By Geetha Iyengar >>>>>>>>>>>>
Believe it or not, there was a time in Mylapore when shopping for the festive season was a happy, un-hassled experience. Rewind to the 50s and 60s and the Mylapore shopping world was different at a time like the season of Navarathri and Deepavali.
A few Mylaporeans who have been in Mylapore for four decades take us back to that Kamala from Abhiramapuram says that there was one big brand that dominated Mylapore – Sampoorna Satry.
This sari shop on the mada veedhi was a universal choice and the saris were of extremely good quality, sturdy silk and you could get a “grand” sari for as little as Rs.18!
“Can you get a kilo of rice for that now?” she chuckles.
‘Rukmini Silk Emporium was the seed of the present day RASI near Sri Kapali Temple and it was housed in a small house near multi-pillared mantap.
Says Kamala, “If we still needed a wider choice we would phone the shop and they would carry a bundle of saris and display them without any impatience so that we could choose! A small shop in T Nagar (I forgot the name) used to be another haunt of ours and they also carried a bundle of saris on their head to our home on a request by phone.”
For Sundari Mani, who is president of Dr. Muthulakshmi Reddy’s WIA, Sampoorn Sastri was also her family’s choice. “Their saris were of good, thick quality and, even after many washes they still looked good. I never went to T. Nagar. I got all I needed in Mylapore. Besides, moving around by any sort of transport, car, bus or rickshaw was so easy there were no crowds, traffic jams or irate drivers. There was a true festive spirit!!
Sundari says her mother-in-law used to wear a 10-yard sari and shop assistants would take personal interest in the choice and suggest those with good width.
For the Nagarajans of Pichu Pillai Street, Mylapore, all their clothes used to come from their village and it was sheer excitement to see what had been sent to them! “We would get saris and dhotis. So for ready-mades, shirts and trousers we used to go to T. Nagar.”

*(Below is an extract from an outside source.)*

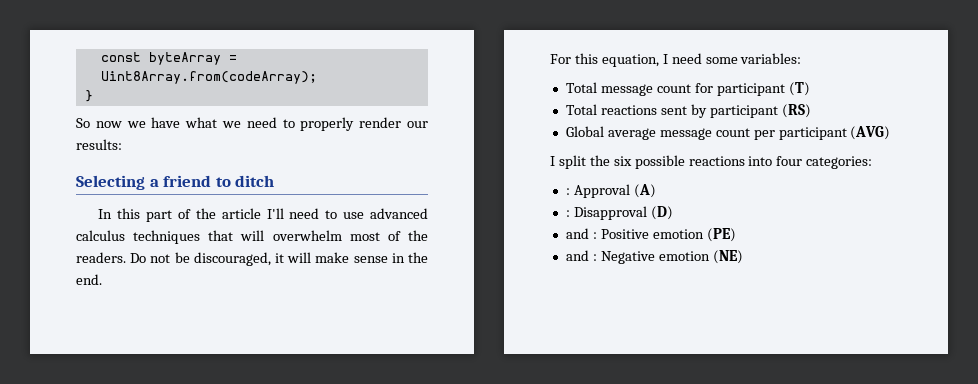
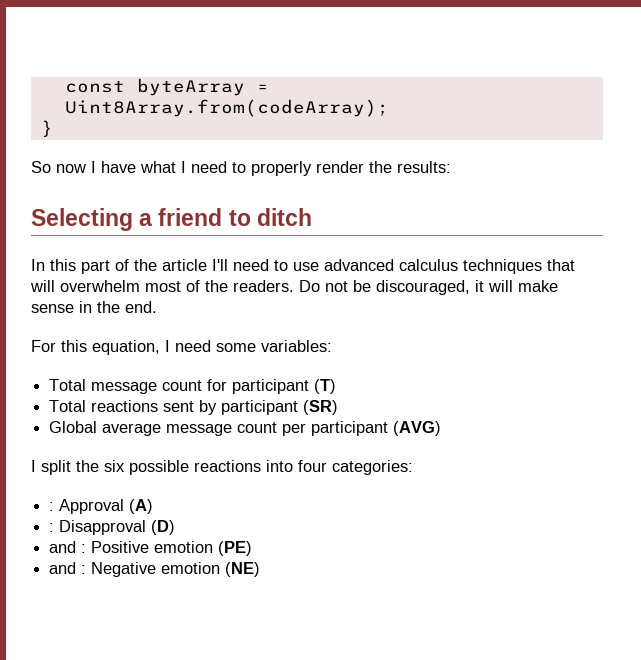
[126,121,146,128] we -> [91,161,96,173] I
[222,121,241,128] we -> [181,161,186,173] I
[407,121,429,128] our -> [369,161,392,173] the
[781,104,811,118] (RS) -> [303,400,339,415] (SR)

For Mano Bhaktavatsalam of Alwarpet, memories of shopping also go back to time spent at Sampoorna Sastri store. “Traditional saris was the hall mark of this shop,”she says. “When RASI came up all our purchases for weddings and festivals were from there. Shopping for weddings was a big time affair here. If you walked around the four mada veedhis of Mylapore you could get everything – clothes, jewellery, steel and brass vessels, grocery, flowers and fruits.”